* **Exercise directions**
Tally every line of the material that includes "رهبر", then give the tally and nothing else.
*** Begin section ***
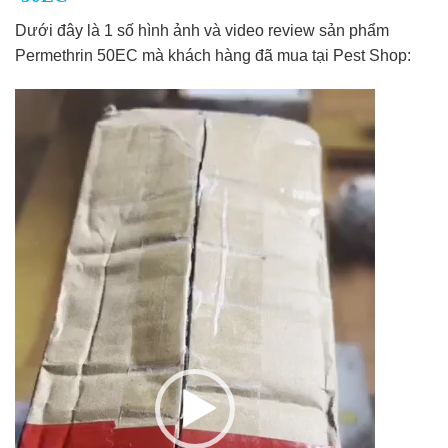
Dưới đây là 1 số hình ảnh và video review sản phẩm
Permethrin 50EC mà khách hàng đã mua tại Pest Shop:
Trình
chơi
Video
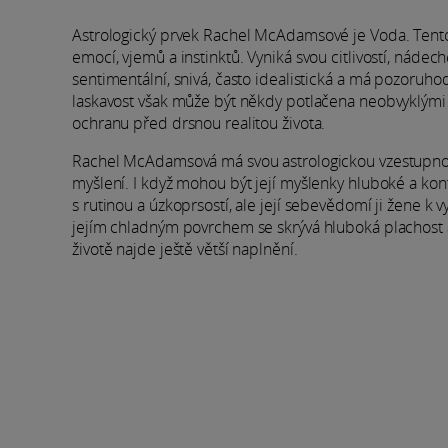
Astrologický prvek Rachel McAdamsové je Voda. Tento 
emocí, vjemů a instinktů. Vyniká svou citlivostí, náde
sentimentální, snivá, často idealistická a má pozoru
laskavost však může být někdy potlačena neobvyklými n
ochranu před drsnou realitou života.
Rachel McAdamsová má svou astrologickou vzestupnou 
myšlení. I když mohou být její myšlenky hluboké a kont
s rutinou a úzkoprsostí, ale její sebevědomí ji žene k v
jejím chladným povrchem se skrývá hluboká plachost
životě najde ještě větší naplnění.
*** End section ***
*** Begin section ***
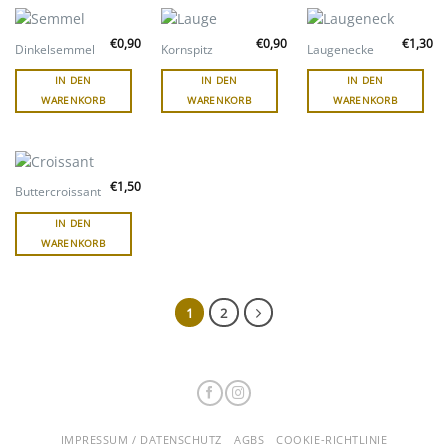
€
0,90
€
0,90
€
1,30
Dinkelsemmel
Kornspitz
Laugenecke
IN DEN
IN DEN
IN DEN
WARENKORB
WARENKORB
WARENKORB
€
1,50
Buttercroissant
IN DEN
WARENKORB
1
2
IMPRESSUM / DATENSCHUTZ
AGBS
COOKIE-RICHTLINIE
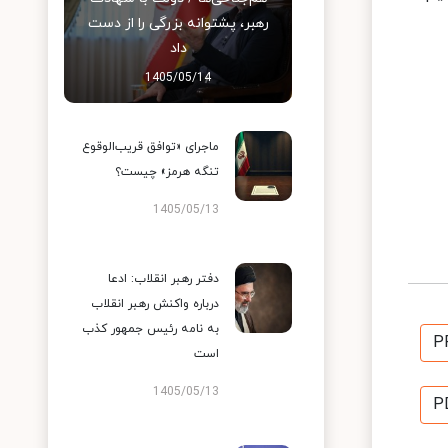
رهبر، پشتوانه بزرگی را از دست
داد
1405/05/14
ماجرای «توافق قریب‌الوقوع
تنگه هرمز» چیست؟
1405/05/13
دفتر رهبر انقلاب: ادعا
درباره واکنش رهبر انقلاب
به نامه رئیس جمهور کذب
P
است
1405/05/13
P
*** End section ***
*** Begin section ***
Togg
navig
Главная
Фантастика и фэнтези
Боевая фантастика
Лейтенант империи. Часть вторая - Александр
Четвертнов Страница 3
*** End section ***
* **Solution to this exercise**
3